Please set down every entry again exactly as it stands, without the pictures.

-------- RECORDS FOR THIS TASK

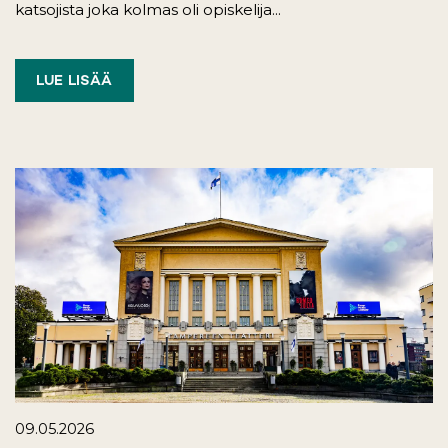
katsojista joka kolmas oli opiskelija...
LUE LISÄÄ
09.05.2026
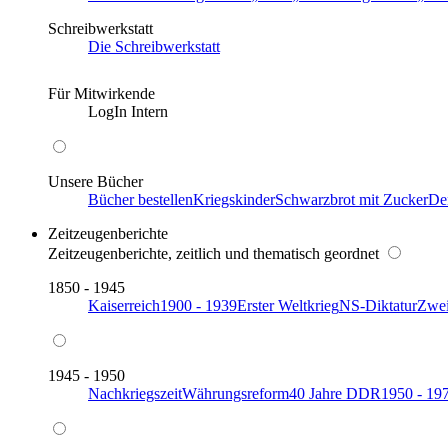
Schreibwerkstatt
Die Schreibwerkstatt
Für Mitwirkende
LogIn Intern
Unsere Bücher
Bücher bestellen
Kriegskinder
Schwarzbrot mit Zucker
De
Zeitzeugenberichte
Zeitzeugenberichte, zeitlich und thematisch geordnet
1850 - 1945
Kaiserreich
1900 - 1939
Erster Weltkrieg
NS-Diktatur
Zwei
1945 - 1950
Nachkriegszeit
Währungsreform
40 Jahre DDR
1950 - 19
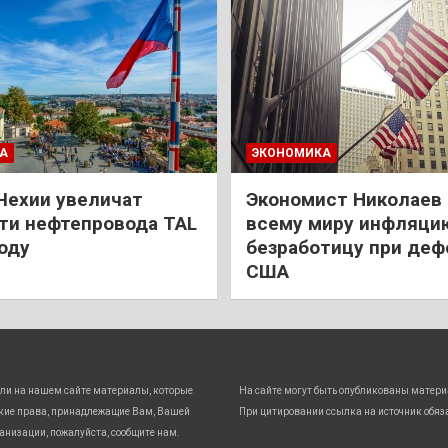
А
ЭКОНОМИКА
Чехии увеличат
Экономист Николаев
и нефтепровода TAL
всему миру инфляци
году
безработицу при деф
США
ли на нашем сайте материалы, которые
На сайте могут быть опубликованы матери
кие права, принадлежащие Вам, Вашей
При цитировании ссылка на источник обяз
анизации, пожалуйста, сообщите нам.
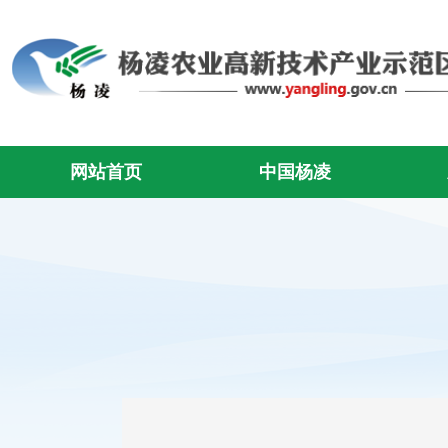
网站首页
中国杨凌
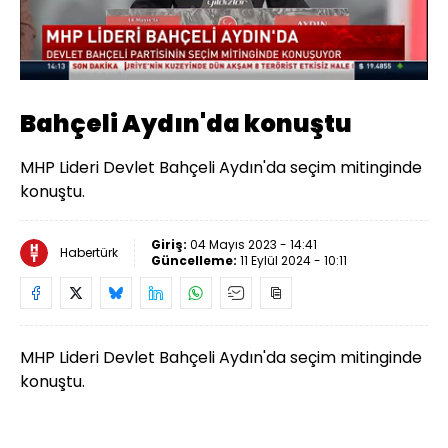
Yüklendi
:
2.59%
Sesi
Oynatma
Aç
Hızı
Bahçeli Aydın'da konuştu
MHP Lideri Devlet Bahçeli Aydın'da seçim mitinginde
konuştu.
Giriş:
04 Mayıs 2023 - 14:41
Habertürk
Güncelleme:
11 Eylül 2024 - 10:11
MHP Lideri Devlet Bahçeli Aydın'da seçim mitinginde
konuştu.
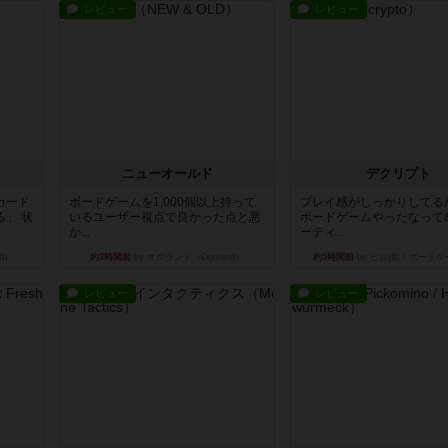
レビュー
レビュー
ニューオールド
デクリプト
カード
ボードゲームを1,000個以上持って
プレイ感がしっかりしてる
」 状
いるユーザー視点で良かった点と悪
ボードゲームやったなって
か...
ーティ...
d）
約3時間前
by オグランド（Oguland）
約5時間前
by ヒロ(新！ボードゲ
レビュー
レビュー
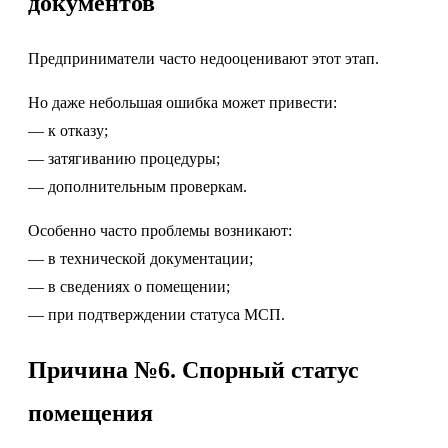
документов
Предприниматели часто недооценивают этот этап.
Но даже небольшая ошибка может привести:
— к отказу;
— затягиванию процедуры;
— дополнительным проверкам.
Особенно часто проблемы возникают:
— в технической документации;
— в сведениях о помещении;
— при подтверждении статуса МСП.
Причина №6. Спорный статус
помещения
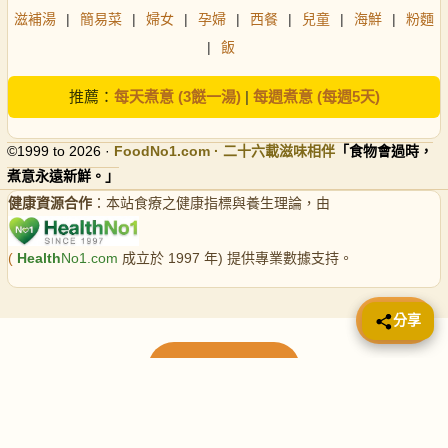
滋補湯
|
簡易菜
|
婦女
|
孕婦
|
西餐
|
兒童
|
海鮮
|
粉麵
|
飯
推薦：
每天煮意 (3餸一湯)
|
每週煮意 (每週5天)
©1999 to 2026 ·
FoodNo1
.com · 二十六載滋味相伴
「食物會過時，
煮意永遠新鮮。」
健康資源合作
：本站食療之健康指標與養生理論，由
(
Health
No1.com
成立於 1997 年) 提供專業數據支持。
📤 分享
分享
載入更多食譜
請使用下方頁數繼續瀏覽更多食譜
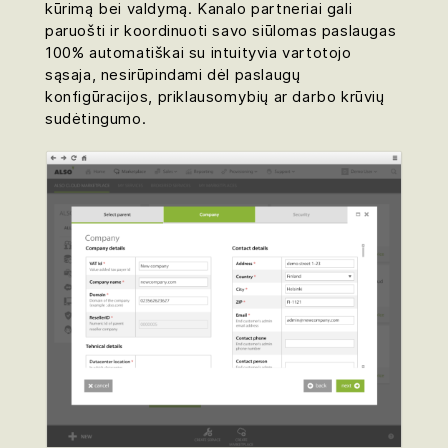
kūrimą bei valdymą. Kanalo partneriai gali
paruošti ir koordinuoti savo siūlomas paslaugas
100% automatiškai su intuityvia vartotojo
sąsaja, nesirūpindami dėl paslaugų
konfigūracijos, priklausomybių ar darbo krūvių
sudėtingumo.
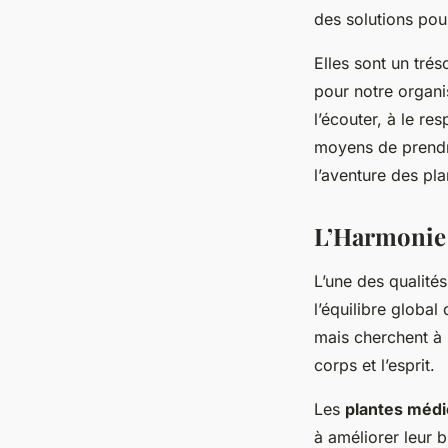
des solutions pou
Elles sont un trés
pour notre organi
l’écouter, à le re
moyens de prendre
l’aventure des pl
L’Harmonie 
L’une des qualité
l’équilibre global
mais cherchent à 
corps et l’esprit.
Les
plantes médi
à améliorer leur bi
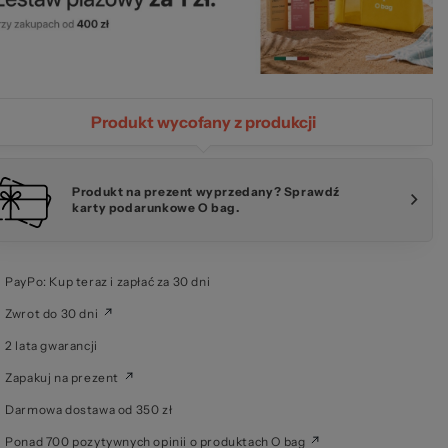
Produkt wycofany z produkcji
kie
Produkt na prezent wyprzedany? Sprawdź
karty podarunkowe O bag.
PayPo: Kup teraz i zapłać za 30 dni
Zwrot do 30 dni
2 lata gwarancji
Zapakuj na prezent
Darmowa dostawa od 350 zł
Ponad 700 pozytywnych opinii o produktach O bag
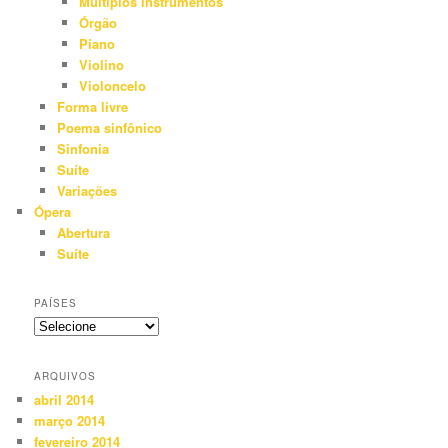
Múltiplos instrumentos
Órgão
Piano
Violino
Violoncelo
Forma livre
Poema sinfônico
Sinfonia
Suíte
Variações
Ópera
Abertura
Suíte
PAÍSES
ARQUIVOS
abril 2014
março 2014
fevereiro 2014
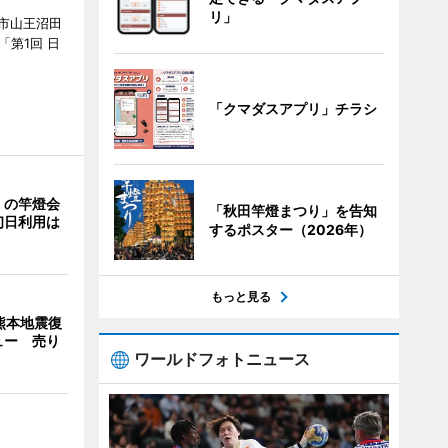
リ」
市山王沼田
「第1回 日
「クマダスアプリ」チラシ
」の竿燈会
「秋田竿燈まつり」を告知
初日利用は
するポスター（2026年）
もっと見る
熊本地震復
ュー 売り
ワールドフォトニュース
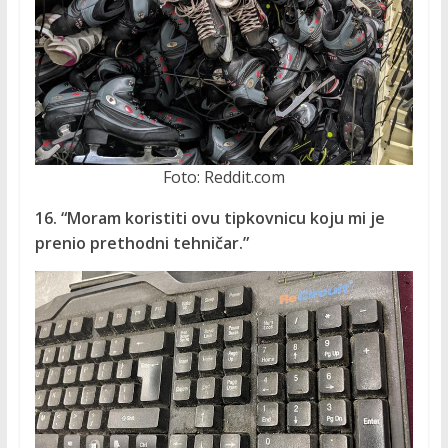
Foto: Reddit.com
16. “Moram koristiti ovu tipkovnicu koju mi ​​je
prenio prethodni tehničar.”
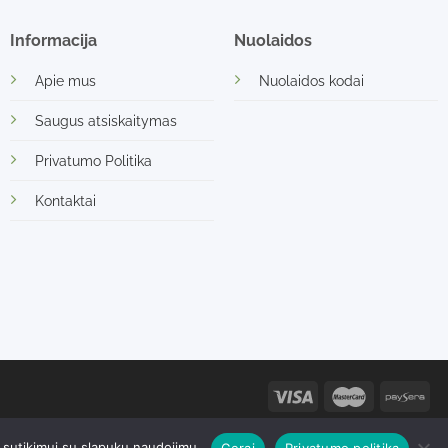
Informacija
Nuolaidos
Apie mus
Nuolaidos kodai
Saugus atsiskaitymas
Privatumo Politika
Kontaktai
o sutikimo yra draudžiamas. 2026© Sorvella | Gretos Zenovaitės -
ų sutikimui su slapukų naudojimu.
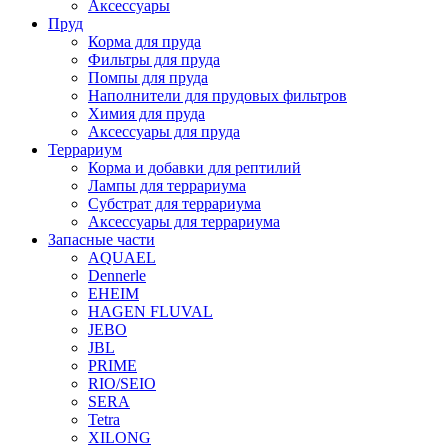
Аксессуары
Пруд
Корма для пруда
Фильтры для пруда
Помпы для пруда
Наполнители для прудовых фильтров
Химия для пруда
Аксессуары для пруда
Террариум
Корма и добавки для рептилий
Лампы для террариума
Субстрат для террариума
Аксессуары для террариума
Запасные части
AQUAEL
Dennerle
EHEIM
HAGEN FLUVAL
JEBO
JBL
PRIME
RIO/SEIO
SERA
Tetra
XILONG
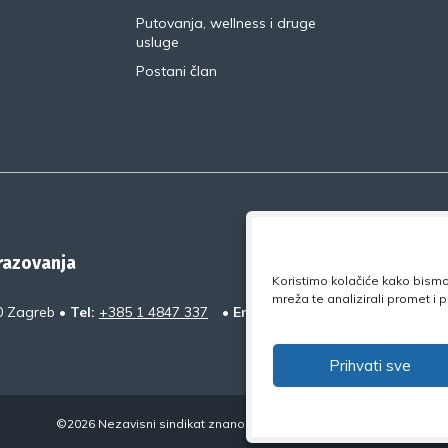
Putovanja, wellness i druge
usluge
Postani član
brazovanja
Koristimo kolačiće kako bismo 
mreža te analizirali promet i
0 Zagreb •
Tel:
+385 1 4847 337
•
Email:
uprava@nsz.hr
•
Faceb
Prihvati sve
©2026 Nezavisni sindikat znanosti i visokog obrazovanja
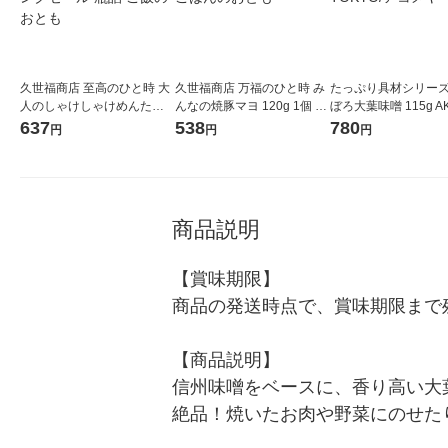
久世福商店 至高のひと時 大
久世福商店 万福のひと時 み
たっぷり具材シリーズ
人のしゃけしゃけめんたい 8
んなの焼豚マヨ 120g 1個 サ
ぼろ大葉味噌 115g A
0g 1個 サンクゼール 瓶詰 ご
ンクゼール ごはんのおとも
A TOKYO/アコメヤ
637
538
780
円
円
円
飯のおとも
商品説明
【賞味期限】

商品の発送時点で、賞味期限まで残
【商品説明】

信州味噌をベースに、香り高い大
絶品！焼いたお肉や野菜にのせた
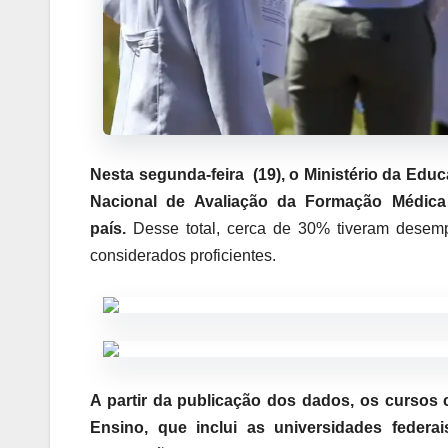
Nesta segunda-feira (19), o Ministério da Ed
Nacional de Avaliação da Formação Médica
país.
Desse total, cerca de 30% tiveram desem
considerados proficientes.
A partir da publicação dos dados, os cursos 
Ensino, que inclui as universidades federa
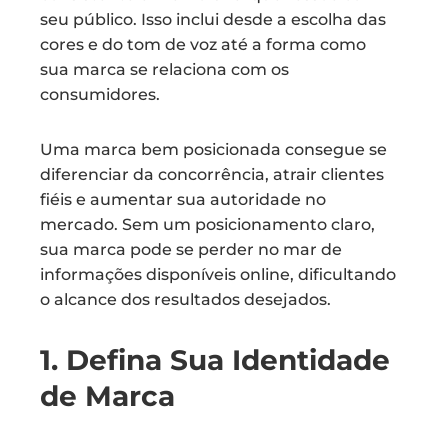
seu público. Isso inclui desde a escolha das
cores e do tom de voz até a forma como
sua marca se relaciona com os
consumidores.
Uma marca bem posicionada consegue se
diferenciar da concorrência, atrair clientes
fiéis e aumentar sua autoridade no
mercado. Sem um posicionamento claro,
sua marca pode se perder no mar de
informações disponíveis online, dificultando
o alcance dos resultados desejados.
1. Defina Sua Identidade
de Marca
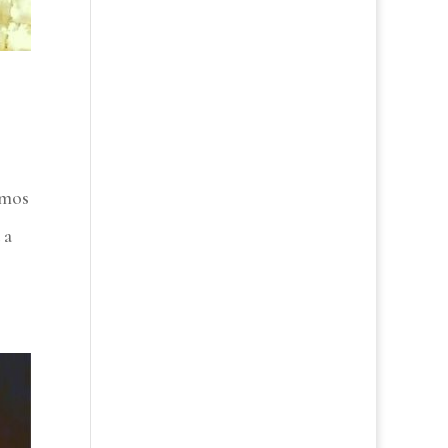
amos
 a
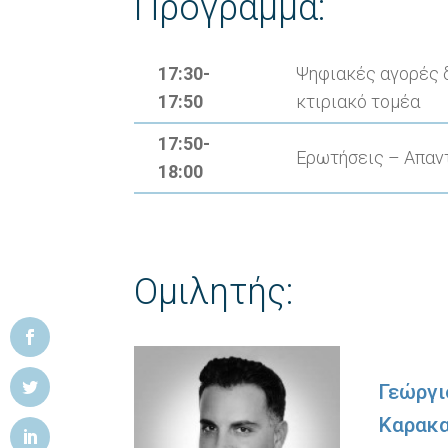
Πρόγραμμα:
17:30-
Ψηφιακές αγορές 
17:50
κτιριακό τομέα
17:50-
Ερωτήσεις – Απαν
18:00
Ομιλητής:
Γεώργι
Καρακ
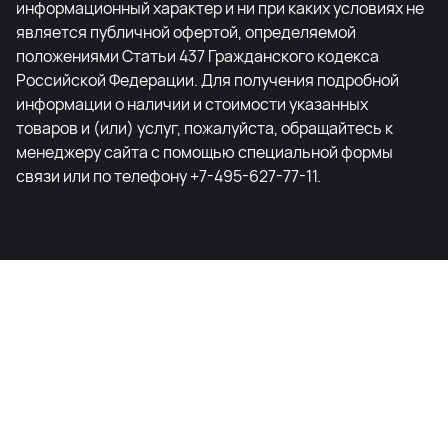
информационный характер и ни при каких условиях не
является публичной офертой, определяемой
положениями Статьи 437 Гражданского кодекса
Российской Федерации. Для получения подробной
информации о наличии и стоимости указанных
товаров и (или) услуг, пожалуйста, обращайтесь к
менеджеру сайта с помощью специальной формы
связи или по телефону +7-495-627-77-11.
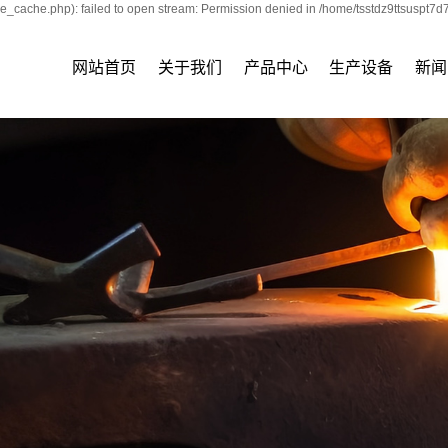
e_cache.php): failed to open stream: Permission denied in /home/tsstdz9ttsuspt7d
网站首页
关于我们
产品中心
生产设备
新闻
公司简介
锻圆
设备展示
公司
企业文化
锻件
行业
资质荣誉
模具钢
技术
公司风采
合金结构钢
碳素结构钢
原材料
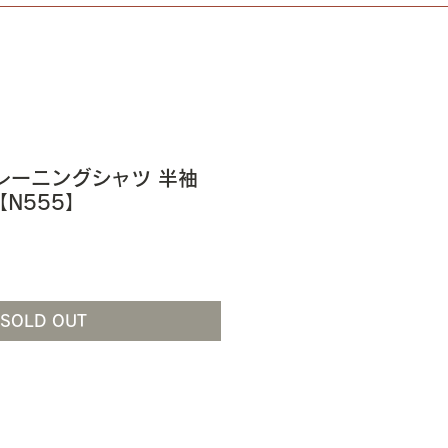
 トレーニングシャツ 半袖
D【N555】
SOLD OUT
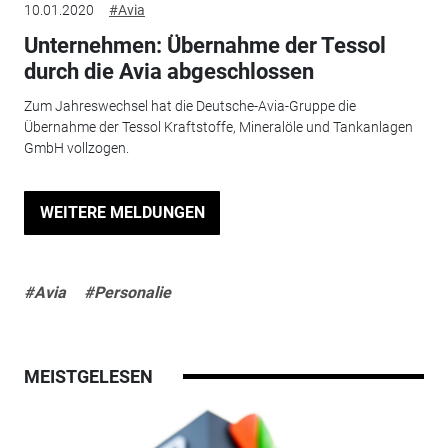
10.01.2020
#Avia
Unternehmen: Übernahme der Tessol
durch die Avia abgeschlossen
Zum Jahreswechsel hat die Deutsche-Avia-Gruppe die
Übernahme der Tessol Kraftstoffe, Mineralöle und Tankanlagen
GmbH vollzogen.
WEITERE MELDUNGEN
#Avia
#Personalie
MEISTGELESEN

----------------

## OUTPUT FOR THIS EXERCISE
katsojista joka kolmas oli opiskelija...
LUE LISÄÄ
09.05.2026
Schreibwerkstatt
Die Schreibwerkstatt
Für Mitwirkende
LogIn Intern
Unsere Bücher
Bücher bestellen
Kriegskinder
Schwarzbrot mit Zucker
De
Zeitzeugenberichte
Zeitzeugenberichte, zeitlich und thematisch geordnet
1850 - 1945
Kaiserreich
1900 - 1939
Erster Weltkrieg
NS-Diktatur
Zwei
1945 - 1950
Nachkriegszeit
Währungsreform
40 Jahre DDR
1950 - 19
А
ЭКОНОМИКА
Чехии увеличат
Экономист Николаев
и нефтепровода TAL
всему миру инфляци
году
безработицу при деф
США
ли на нашем сайте материалы, которые
На сайте могут быть опубликованы матери
кие права, принадлежащие Вам, Вашей
При цитировании ссылка на источник обяз
анизации, пожалуйста, сообщите нам.
网站首页
中国杨凌
Yüklendi
:
2.59%
Sesi
Oynatma
Aç
Hızı
Bahçeli Aydın'da konuştu
MHP Lideri Devlet Bahçeli Aydın'da seçim mitinginde
konuştu.
Giriş:
04 Mayıs 2023 - 14:41
Habertürk
Güncelleme:
11 Eylül 2024 - 10:11
MHP Lideri Devlet Bahçeli Aydın'da seçim mitinginde
konuştu.
レビュー
レビュー
ニューオールド
デクリプト
カード
ボードゲームを1,000個以上持って
プレイ感がしっかりしてる
」 状
いるユーザー視点で良かった点と悪
ボードゲームやったなって
か...
ーティ...
d）
約3時間前
by オグランド（Oguland）
約5時間前
by ヒロ(新！ボードゲ
レビュー
レビュー
документов
Предприниматели часто недооценивают этот этап.
Но даже небольшая ошибка может привести:
— к отказу;
— затягиванию процедуры;
— дополнительным проверкам.
Особенно часто проблемы возникают:
— в технической документации;
— в сведениях о помещении;
— при подтверждении статуса МСП.
Причина №6. Спорный статус
помещения
滋補湯
|
簡易菜
|
婦女
|
孕婦
|
西餐
|
兒童
|
海鮮
|
粉麵
|
飯
推薦：
每天煮意 (3餸一湯)
|
每週煮意 (每週5天)
©1999 to 2026 ·
FoodNo1
.com · 二十六載滋味相伴
「食物會過時，
煮意永遠新鮮。」
健康資源合作
：本站食療之健康指標與養生理論，由
(
Health
No1.com
成立於 1997 年) 提供專業數據支持。
📤 分享
分享
載入更多食譜
請使用下方頁數繼續瀏覽更多食譜
kūrimą bei valdymą. Kanalo partneriai gali
paruošti ir koordinuoti savo siūlomas paslaugas
100% automatiškai su intuityvia vartotojo
sąsaja, nesirūpindami dėl paslaugų
konfigūracijos, priklausomybių ar darbo krūvių
sudėtingumo.
des solutions pou
Elles sont un trés
pour notre organi
l’écouter, à le re
moyens de prendre
l’aventure des pl
L’Harmonie 
L’une des qualité
l’équilibre global
mais cherchent à 
corps et l’esprit.
Les
plantes médi
à améliorer leur bi
Produkt wycofany z produkcji
kie
Produkt na prezent wyprzedany? Sprawdź
karty podarunkowe O bag.
PayPo: Kup teraz i zapłać za 30 dni
Zwrot do 30 dni
2 lata gwarancji
Zapakuj na prezent
Darmowa dostawa od 350 zł
Ponad 700 pozytywnych opinii o produktach O bag
Múltiplos instrumentos
Órgão
Piano
Violino
Violoncelo
Forma livre
Poema sinfônico
Sinfonia
Suíte
Variações
Ópera
Abertura
Suíte
PAÍSES
ARQUIVOS
abril 2014
março 2014
fevereiro 2014
リ」
市山王沼田
「第1回 日
「クマダスアプリ」チラシ
」の竿燈会
「秋田竿燈まつり」を告知
初日利用は
するポスター（2026年）
もっと見る
熊本地震復
ュー 売り
ワールドフォトニュース
Foto: Reddit.com
16. “Moram koristiti ovu tipkovnicu koju mi ​​je
prenio prethodni tehničar.”
Informacija
Nuolaidos
Apie mus
Nuolaidos kodai
Saugus atsiskaitymas
Privatumo Politika
Kontaktai
o sutikimo yra draudžiamas. 2026© Sorvella | Gretos Zenovaitės -
ų sutikimui su slapukų naudojimu.
Аксессуары
Пруд
Корма для пруда
Фильтры для пруда
Помпы для пруда
Наполнители для прудовых фильтров
Химия для пруда
Аксессуары для пруда
Террариум
Корма и добавки для рептилий
Лампы для террариума
Субстрат для террариума
Аксессуары для террариума
Запасные части
AQUAEL
Dennerle
EHEIM
HAGEN FLUVAL
JEBO
JBL
PRIME
RIO/SEIO
SERA
Tetra
XILONG
Putovanja, wellness i druge
usluge
Postani član
brazovanja
Koristimo kolačiće kako bismo 
mreža te analizirali promet i
0 Zagreb •
Tel:
+385 1 4847 337
•
Email:
uprava@nsz.hr
•
Faceb
Prihvati sve
©2026 Nezavisni sindikat znanosti i visokog obrazovanja
久世福商店 至高のひと時 大
久世福商店 万福のひと時 み
たっぷり具材シリーズ
人のしゃけしゃけめんたい 8
んなの焼豚マヨ 120g 1個 サ
ぼろ大葉味噌 115g A
0g 1個 サンクゼール 瓶詰 ご
ンクゼール ごはんのおとも
A TOKYO/アコメヤ
637
538
780
円
円
円
飯のおとも
商品説明
【賞味期限】

商品の発送時点で、賞味期限まで残
【商品説明】

信州味噌をベースに、香り高い大
絶品！焼いたお肉や野菜にのせた
Nesta segunda-feira (19), o Ministério da Ed
Nacional de Avaliação da Formação Médica
país.
Desse total, cerca de 30% tiveram desem
considerados proficientes.
A partir da publicação dos dados, os cursos 
Ensino, que inclui as universidades federa
seu público. Isso inclui desde a escolha das
cores e do tom de voz até a forma como
sua marca se relaciona com os
consumidores.
Uma marca bem posicionada consegue se
diferenciar da concorrência, atrair clientes
fiéis e aumentar sua autoridade no
mercado. Sem um posicionamento claro,
sua marca pode se perder no mar de
informações disponíveis online, dificultando
o alcance dos resultados desejados.
1. Defina Sua Identidade
de Marca
amos
 a
Πρόγραμμα:
17:30-
Ψηφιακές αγορές 
17:50
κτιριακό τομέα
17:50-
Ερωτήσεις – Απαν
18:00
Ομιλητής:
Γεώργι
Καρακ
информационный характер и ни при каких условиях не
является публичной офертой, определяемой
положениями Статьи 437 Гражданского кодекса
Российской Федерации. Для получения подробной
информации о наличии и стоимости указанных
товаров и (или) услуг, пожалуйста, обращайтесь к
менеджеру сайта с помощью специальной формы
связи или по телефону +7-495-627-77-11.
e_cache.php): failed to open stream: Permission denied in /home/tsstdz9ttsuspt7d
网站首页
关于我们
产品中心
生产设备
新闻
公司简介
锻圆
设备展示
公司
企业文化
锻件
行业
资质荣誉
模具钢
技术
公司风采
合金结构钢
碳素结构钢
原材料
 トレーニングシャツ 半袖
D【N555】
SOLD OUT
10.01.2020
#Avia
Unternehmen: Übernahme der Tessol
durch die Avia abgeschlossen
Zum Jahreswechsel hat die Deutsche-Avia-Gruppe die
Übernahme der Tessol Kraftstoffe, Mineralöle und Tankanlagen
GmbH vollzogen.
WEITERE MELDUNGEN
#Avia
#Personalie
MEISTGELESEN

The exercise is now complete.